Bush is a fortunate man in a world where most men are not. Most are born to struggle for a small measure of security in their lives. Instead of seeing his privalage as a gift,and an obligation, as FDR did, as Teddy Roosevelt did, and as some Rockefellers did, he regards his privilage as a condition he has earned, one to which he is truly entitled in the manner of ancient royalty. His tragedy is not that he does wrong, but that he believes that the wrong he does is right, simply because he does it. I am sure he means it when he says that he wants all workers to be part of the ownership society. But ask a worker in Wallmart why he is not in the "ownership society" that Bush proposes and they will laugh. All that most working Americans own is debt. True ownership requires discretionary funds, obtained through high salaried jobs or inheritance, not money used for daily survival. This is the President and the party that have refused to raise the minimum wage, a party that speaks a language of morality while practising policies of indifference that border on cruelty. Is it any wonder that Bush runs up a national debt unheard of in our history - when he was never obliged to scrape by with Daddy or Daddy's cronies to bail out his failues in the past. We have a president who had the brilliance to be born well. And the misfortune not to understand it.

That quality of empathy which is necessary in any truly religious person is totally lacking in the born again Bush. It is his tragedy as a man and ours as a country that unlike Clinton (who was laughed at for saying so) he doesn't feel the pain of others. Empathy is what made Lincoln great, what informed the life of such founding fathers as John Adams, Franklin, and Madison, and later, FDR. Without it a leader can only dictate, he cannot lead the people.

Without a couragous press to speak up and challenge the powerful our democracy is placed in greater jepordy than ever before. We sorely need a better class of journalists, a more vocal and strong willed Democratic opposition, men and women who are willing to risk the anger, the mockery, and the brickbats of the powerful when they are opposed.
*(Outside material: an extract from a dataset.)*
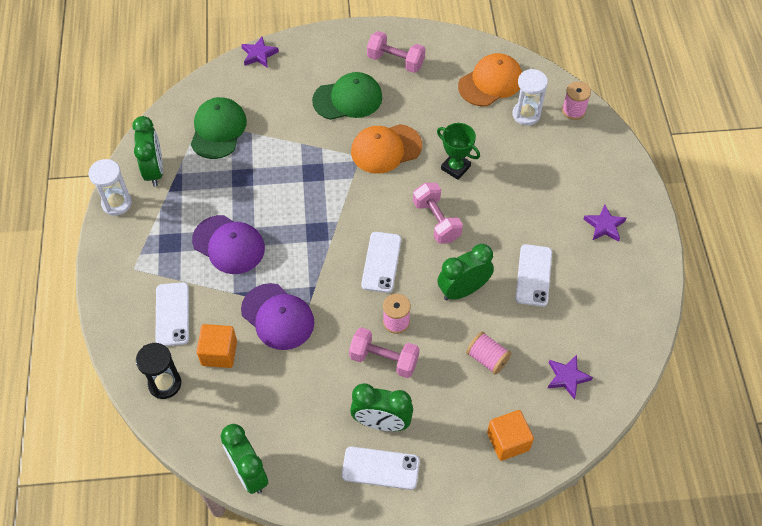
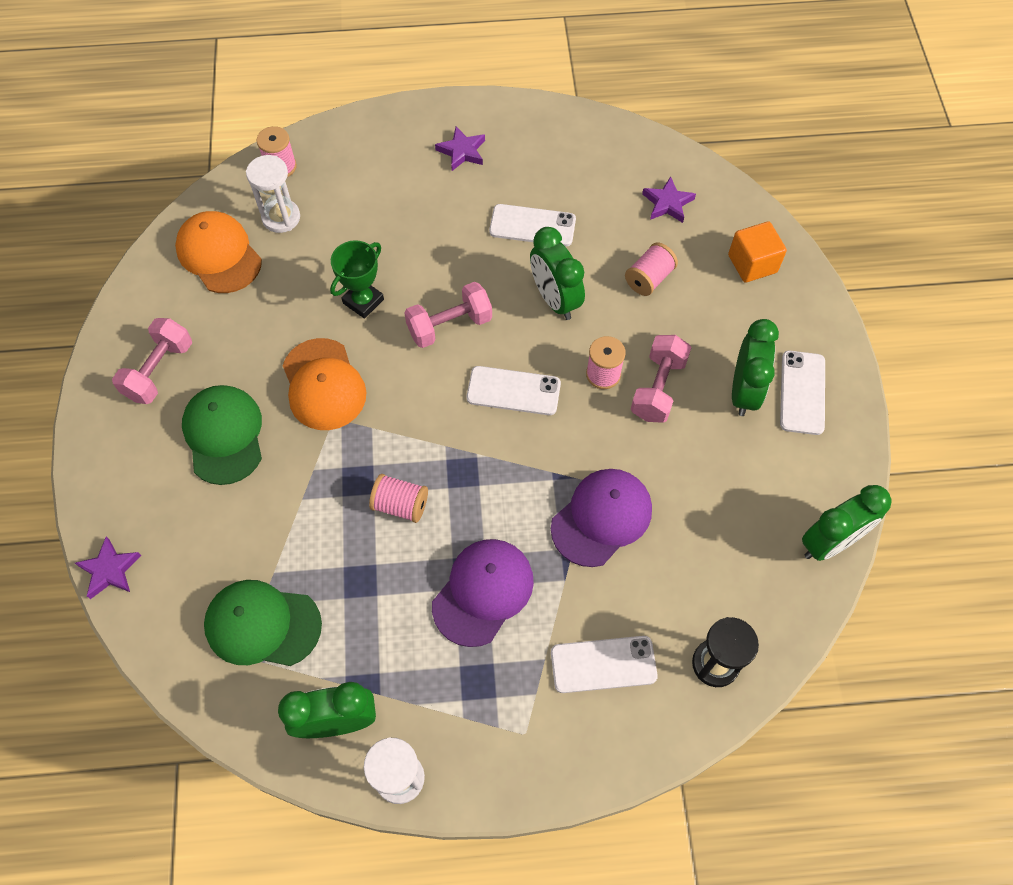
camera: 90 degrees left, 5 degrees up
(219, 353) = (662, 592): orange cube -> none
(294, 196) = (400, 505): none -> pink spool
And an opposition party that knows how to oppose.

I have no special qualifications for making the above comments other than having lived awhile, read a little, and formed some opinions. I'm writing this blog because I have a desire to share my feelings and ideas with others, based on a life that has spanned seven decades. At other times I will talk about books, music, movies museums and theatre, subjects in which I have some knowledge, and cast an inquiring eye on anything I think worth writing about from Cristo's gates to the overdose of fashion consciousness in our society that corrupts and devalues people as it objectifies them. It gets lonely sitting here burdened with all these opinions so I will give them an airing on this blog from time to time. I welcome your comments. Sherman

Thursday, March 03, 2005

A new beginning

I have had the most wonderful day celebrating myself on my new webpage. I recommend it to anyone who needs a lift in this cold winter. I welcome all my friends, family, and curious strangers who might wish to see what today brings in the way of my snap judgments and words of wisdom.